* _ASSIGNMENT_
The pictures must be left out, while the rest of the data is copied exactly.

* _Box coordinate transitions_
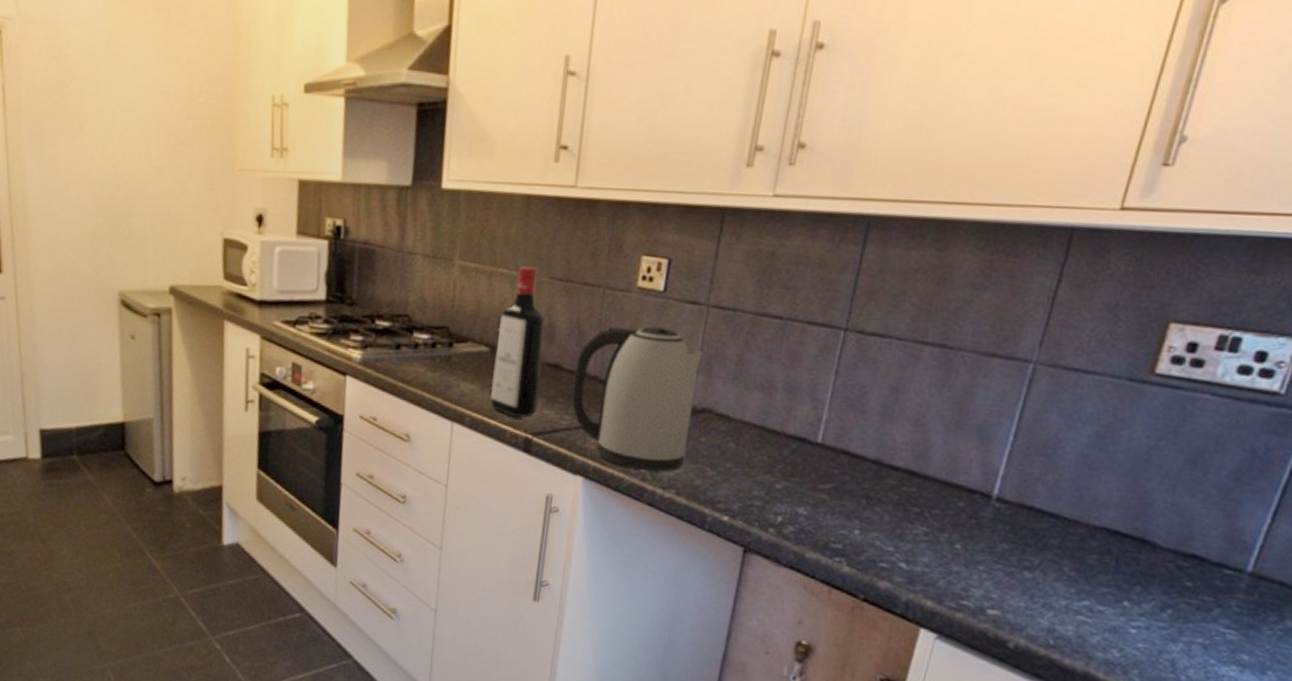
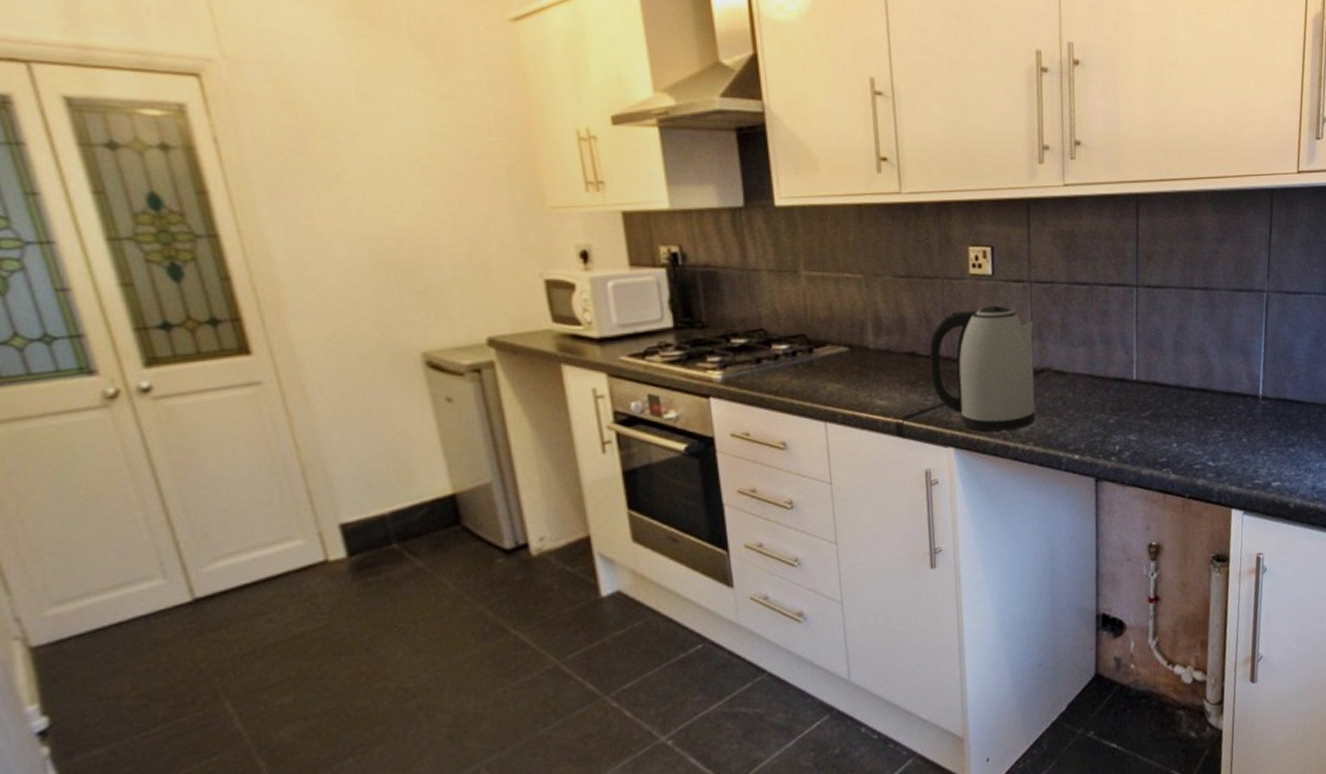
liquor bottle: present [490,266,545,418] -> none [853,268,902,406]

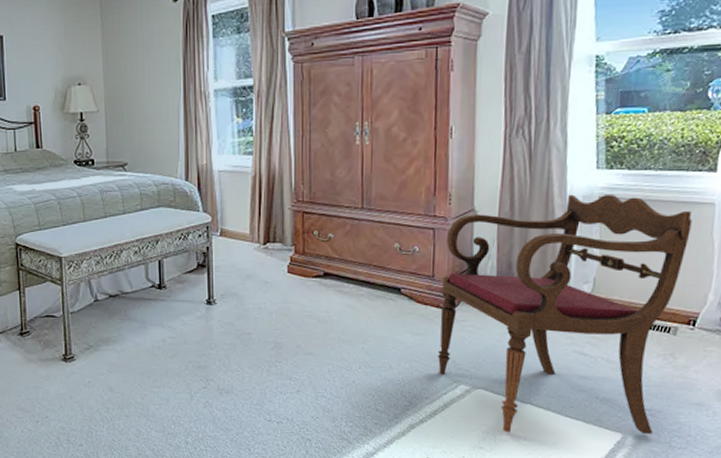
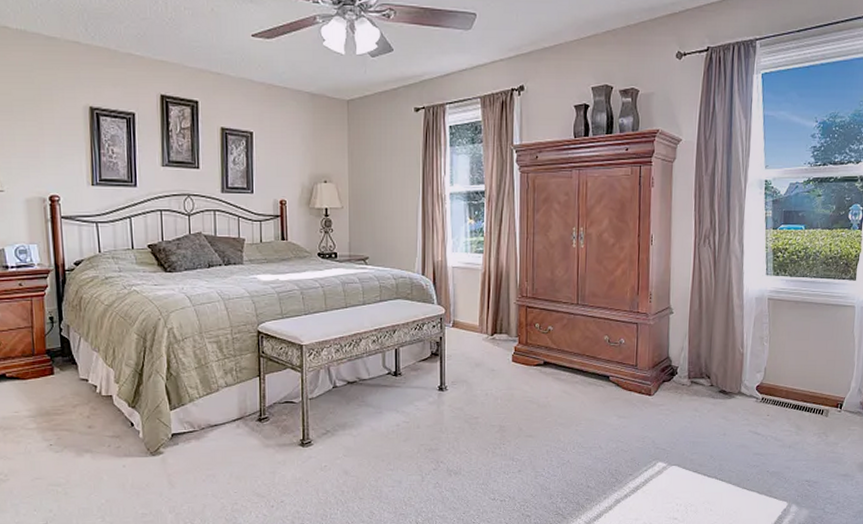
armchair: present [437,194,692,434] -> none [639,296,838,504]

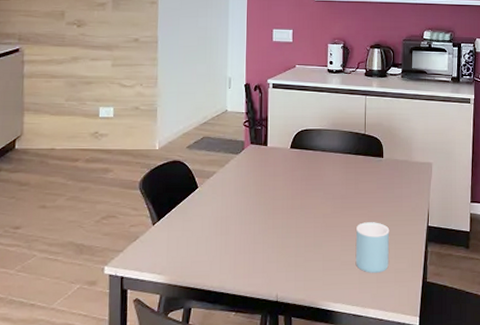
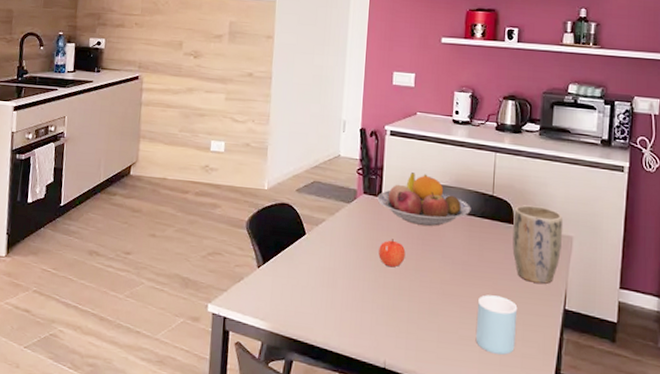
fruit bowl: none [263,120,347,167] -> present [377,172,471,226]
apple: none [267,183,291,209] -> present [378,239,406,268]
plant pot: none [383,140,424,206] -> present [512,205,564,284]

* _RESULT FOR THIS TASK_
liquor bottle: present [490,266,545,418] -> none [853,268,902,406]

armchair: present [437,194,692,434] -> none [639,296,838,504]

fruit bowl: none [263,120,347,167] -> present [377,172,471,226]
apple: none [267,183,291,209] -> present [378,239,406,268]
plant pot: none [383,140,424,206] -> present [512,205,564,284]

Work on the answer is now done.